I'm looking for a way to prove that this system of equations has no solution for $A, B, C, a, b, c$ positive integers with $a, b, c$ distinct.
$$2^A * a = 3 * c + 1$$
$$2^B * b = 3 * a + 1$$
$$2^C * c = 3 * b + 1$$
If zero can be accepted, then there are solutions, for example: $A=0$, $B=3$, $C=2$, $a=13$, $b=5$, $c=4$.

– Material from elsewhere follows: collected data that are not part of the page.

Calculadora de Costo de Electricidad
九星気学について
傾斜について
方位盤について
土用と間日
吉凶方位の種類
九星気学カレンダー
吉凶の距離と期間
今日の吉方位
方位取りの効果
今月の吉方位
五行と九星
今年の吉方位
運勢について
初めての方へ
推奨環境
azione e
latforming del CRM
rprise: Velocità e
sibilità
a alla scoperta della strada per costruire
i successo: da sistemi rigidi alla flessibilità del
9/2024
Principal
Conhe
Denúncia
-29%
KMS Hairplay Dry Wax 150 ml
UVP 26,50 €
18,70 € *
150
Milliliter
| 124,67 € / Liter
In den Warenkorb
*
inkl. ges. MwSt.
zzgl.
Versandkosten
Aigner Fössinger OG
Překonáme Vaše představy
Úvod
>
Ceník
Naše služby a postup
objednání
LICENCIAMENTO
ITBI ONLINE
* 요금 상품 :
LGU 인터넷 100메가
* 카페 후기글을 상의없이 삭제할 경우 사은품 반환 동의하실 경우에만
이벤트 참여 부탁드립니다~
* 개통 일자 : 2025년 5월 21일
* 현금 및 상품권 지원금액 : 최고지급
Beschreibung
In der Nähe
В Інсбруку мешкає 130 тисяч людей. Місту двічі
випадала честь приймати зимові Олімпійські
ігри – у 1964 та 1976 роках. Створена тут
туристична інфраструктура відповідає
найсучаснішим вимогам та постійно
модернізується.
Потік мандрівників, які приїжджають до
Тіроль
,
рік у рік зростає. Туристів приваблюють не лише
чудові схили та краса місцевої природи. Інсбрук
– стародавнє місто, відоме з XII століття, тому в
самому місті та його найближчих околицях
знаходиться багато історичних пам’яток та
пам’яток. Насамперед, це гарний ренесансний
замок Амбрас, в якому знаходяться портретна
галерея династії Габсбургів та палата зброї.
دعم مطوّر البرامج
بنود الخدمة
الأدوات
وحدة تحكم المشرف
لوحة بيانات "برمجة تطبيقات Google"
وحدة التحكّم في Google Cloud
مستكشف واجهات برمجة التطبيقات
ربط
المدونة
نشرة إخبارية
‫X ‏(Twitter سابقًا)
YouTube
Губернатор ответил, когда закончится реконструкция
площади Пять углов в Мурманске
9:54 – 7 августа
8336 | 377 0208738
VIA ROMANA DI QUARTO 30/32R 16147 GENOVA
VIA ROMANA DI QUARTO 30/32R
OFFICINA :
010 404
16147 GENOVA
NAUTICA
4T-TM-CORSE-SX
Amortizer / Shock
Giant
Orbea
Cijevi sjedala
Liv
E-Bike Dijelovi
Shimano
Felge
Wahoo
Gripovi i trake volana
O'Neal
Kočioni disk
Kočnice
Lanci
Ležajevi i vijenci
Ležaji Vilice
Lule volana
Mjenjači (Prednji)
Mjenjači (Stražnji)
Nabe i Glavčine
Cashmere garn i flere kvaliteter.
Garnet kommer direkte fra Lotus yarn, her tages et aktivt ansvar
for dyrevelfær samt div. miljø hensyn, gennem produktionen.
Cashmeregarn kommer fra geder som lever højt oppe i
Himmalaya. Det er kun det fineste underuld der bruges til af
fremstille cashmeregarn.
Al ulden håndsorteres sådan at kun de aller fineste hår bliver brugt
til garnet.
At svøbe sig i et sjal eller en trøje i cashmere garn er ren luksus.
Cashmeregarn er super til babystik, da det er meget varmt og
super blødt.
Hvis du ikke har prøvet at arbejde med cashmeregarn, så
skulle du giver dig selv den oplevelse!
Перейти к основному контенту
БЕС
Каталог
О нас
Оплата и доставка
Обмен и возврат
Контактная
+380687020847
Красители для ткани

I've checked solutions using a computer program, but I don't know how to start a mathematical proof.
Can someone help me?
Multiplying the equations together, $$abc 2^{A+B+C} = (3a+1)(3b+1)(3c+1)$$
so $$2^{A+B+C} = \left(3+\frac{1}{a}\right)\left(3+\frac{1}{b}\right)\left(3+\frac{1}{c}\right)$$
Since $a,b,c$ are distinct positive integers, the quantity on the right hand side is at most $$\left(3+\frac{1}{1}\right)\left(3+\frac{1}{2}\right)\left(3+\frac{1}{3}\right)=\frac{140}{3}$$
so $A+B+C \le 5$. Since $A,B,C$ are positive, there aren't many possibilities and it's easy to show these don't have integer solutions.